Je Tweet donc je Suis

J'entends une expérience similaire décrite par de nombreux jeunes dans mon bureau, une expérience qui est, je crois, intimement emblématique de notre culture actuelle et où la technologie nous guide.

L'expérience est la suivante: le jeune pleure et se sent obligé de trouver un miroir dans lequel se regarder pleurer. Ils vivent leur expérience non pas directement, mais plutôt à travers leur réflexion. Se regardant en train de pleurer, ils racontent constamment le sentiment de surprise – qu'il y a effectivement quelqu'un qui les regarde dans le miroir, une personne réelle là-bas avec des larmes réelles qui sortent de leurs yeux. Leur surprise est de se montrer dans le miroir, sous une forme solide, avec un visage humide pour prouver leurs sentiments bouleversés. Je ne peux pas croire que je pleure vraiment, disent-ils souvent, étrangement. Le miroir aide à leur montrer qu'ils sont réels, que ce qui se passe est réel. Une jeune femme que je connais est allée jusqu'à obtenir des radiographies de ses bras et de ses jambes pour se prouver qu'elle était assez réelle pour apparaître sur un film.

Une chose intéressante se produit pour ces jeunes, cependant, en train de regarder leurs réflexions dans le miroir. Ils deviennent encore plus déconnectés de l'expérience qu'ils ont, plus aliénés des sentiments qui les font pleurer. Au lieu de cela, leur expérience devient celle de se regarder se sentir. Ils deviennent l'objet plutôt que le sujet de leur propre expérience.

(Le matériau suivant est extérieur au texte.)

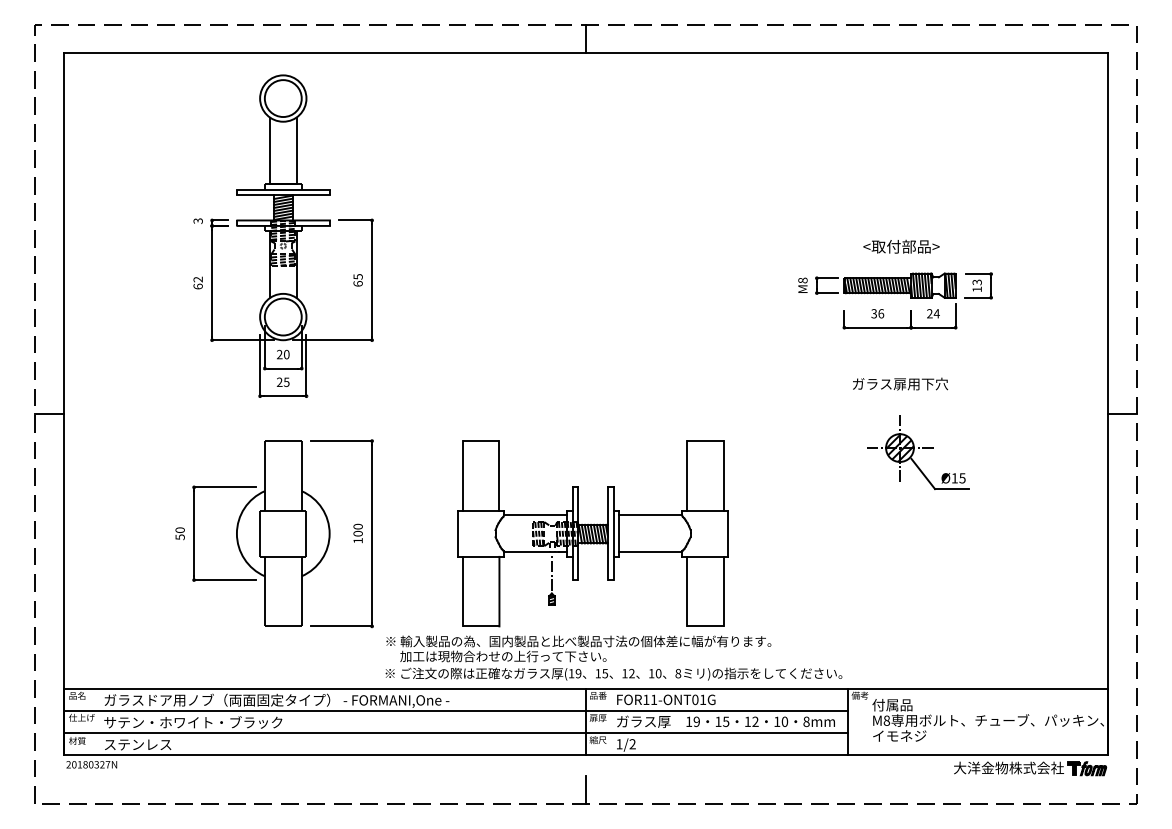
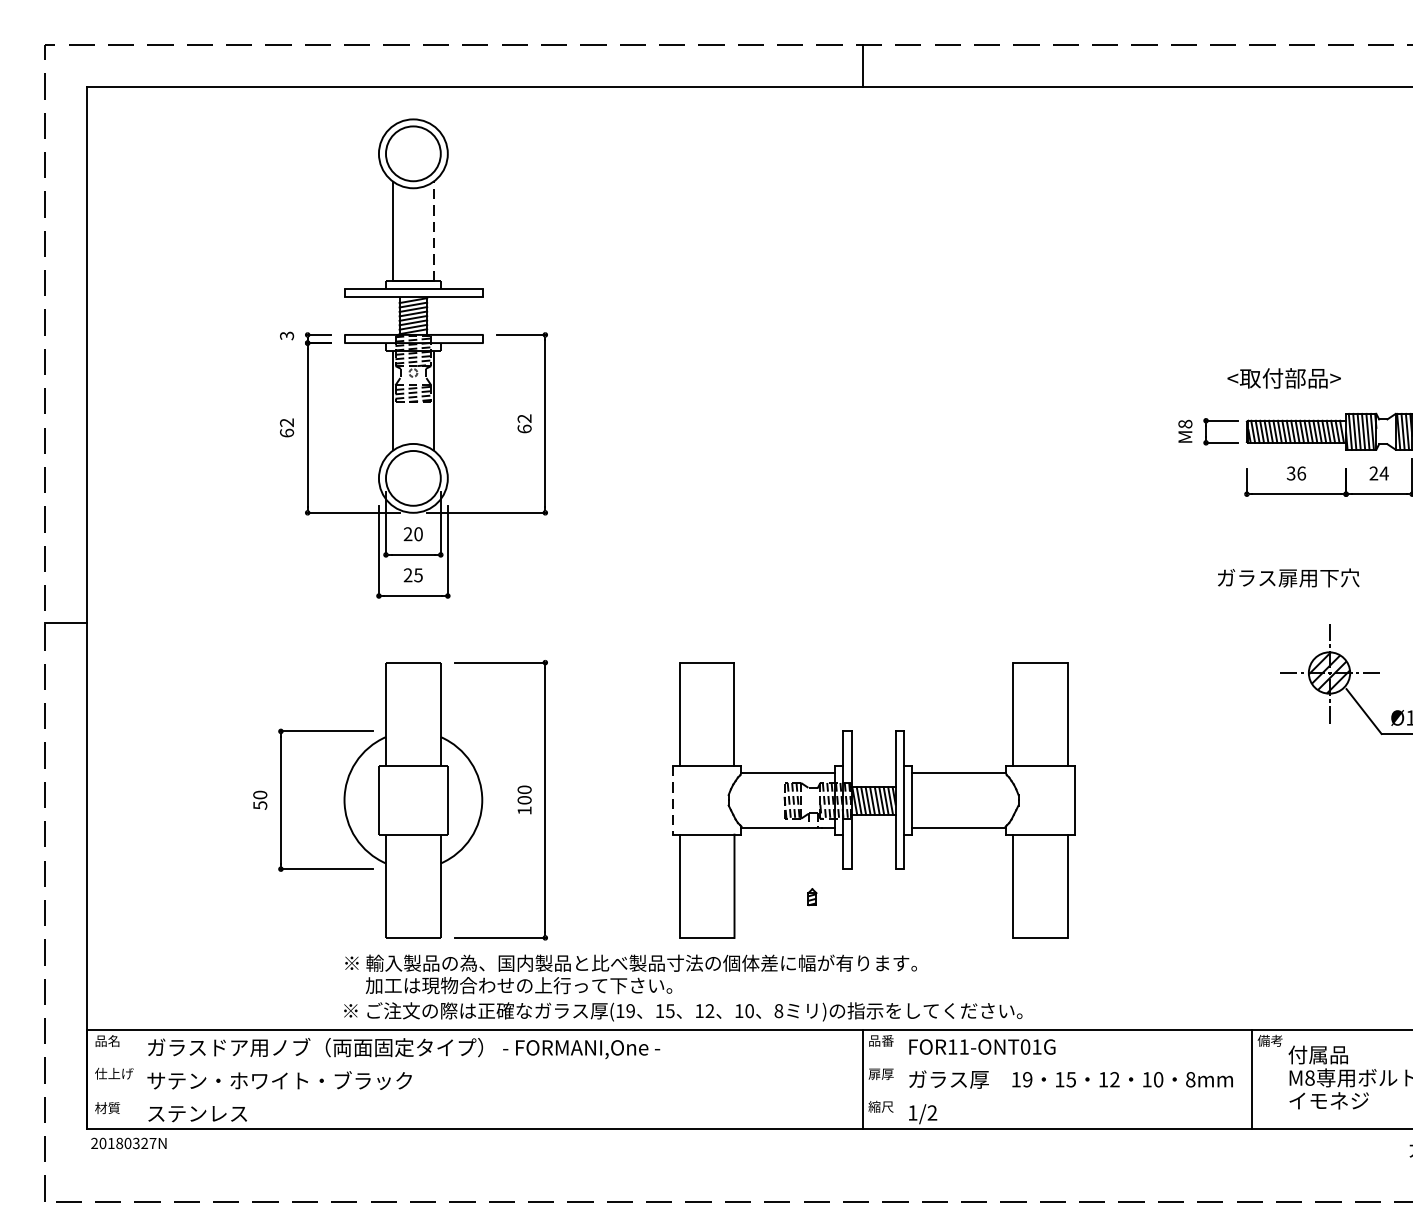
line: (297, 150) -> (434, 230), solid -> dashed
text: (901, 246) -> (1284, 378), moved
text: (357, 276) -> (523, 418), 65 -> 62
text: (900, 383) -> (1288, 577), moved
line: (457, 534) -> (672, 801), solid -> dashed
line: (551, 572) -> (811, 857), removed
text: (613, 657) -> (682, 987), moved
line: (455, 710) -> (669, 1062), removed
line: (455, 732) -> (669, 1095), removed
line: (586, 789) -> (863, 1180), removed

Nous sommes devenus une société qui se regarde tout faire. Ce n'est pas réel à moins qu'il ait été capturé et vu par nos téléphones intelligents. Quand ma fille a un playdate, je reçois au moins une poignée de photos des baby-sitters qui enregistrent avec diligence les baisers et les câlins de ma fille et de ses amis. Bien que je sois toujours ravi de voir une photo de ma fille, il y a une partie de moi qui se demande pourquoi nous devons enregistrer chaque cornet de crème glacée que nous lions. Est-ce qu'il se sent moins délicieux, moins comme si c'était pas capturé par un objectif? Il y a une partie de moi qui souhaite que les enfants aient le droit de continuer à jouer et d'arrêter de jouer à l'iPhone.

Récemment, j'ai lu un post sur Facebook par un de mes amis très intelligent, une femme d'environ 50 ans. Le message disait ceci: "En route pour une balade à vélo, suivi de quelques fruits frais et d'un jus d'açaï." lisez-le et je me demande ce que beaucoup d'entre vous peuvent aussi se demander, pourquoi? Pourquoi prendre votre temps pour le signaler? Pourquoi est-ce important que nous sachions cela au sujet du rituel du jus de la matinée? Ne récoltez-vous pas les mêmes bienfaits pour la santé, prenez-vous la même fierté dans cette balade à vélo si les autres ne le savent pas? Qu'est-il arrivé au pouvoir de l'expérience interne? Qu'est-il arrivé à la propriété de nos propres actions et intentions, à la connaissance privée de ce que nous faisons et sommes, sans public?

En tant qu'adultes, nous perdons la capacité d'expérimenter nos propres vies et de devenir, comme ces jeunes de mon bureau, incapables de sentir que nous existons sans le reflet d'une lentille ou d'un écran. Je me demande si la technologie ne nous ramène pas à cet état infantile quand nous avons cessé d'exister si elle ne reflétait pas les yeux de notre mère. Avec la technologie ouvrant la voie, nous créons une enfance adulte, un état d'être où aucune expérience de soi n'existe à moins d'être reflétée par notre objectif numérique, notre nouvelle mère. Quel sera le résultat de toute cette réflexion incessante? Peut-être que nous disparaîtrons complètement dans nos appareils, pour finalement exister seulement sous forme numérique, en nous accouchant à travers une nouvelle application. Mon espoir cependant est que nous restions sous une forme humaine et trouvions un moyen de découvrir notre propre présence une fois de plus, un sens de l'existence qui a son propre poids sans avoir besoin d'être capturé ou vu. Restez à l'écoute.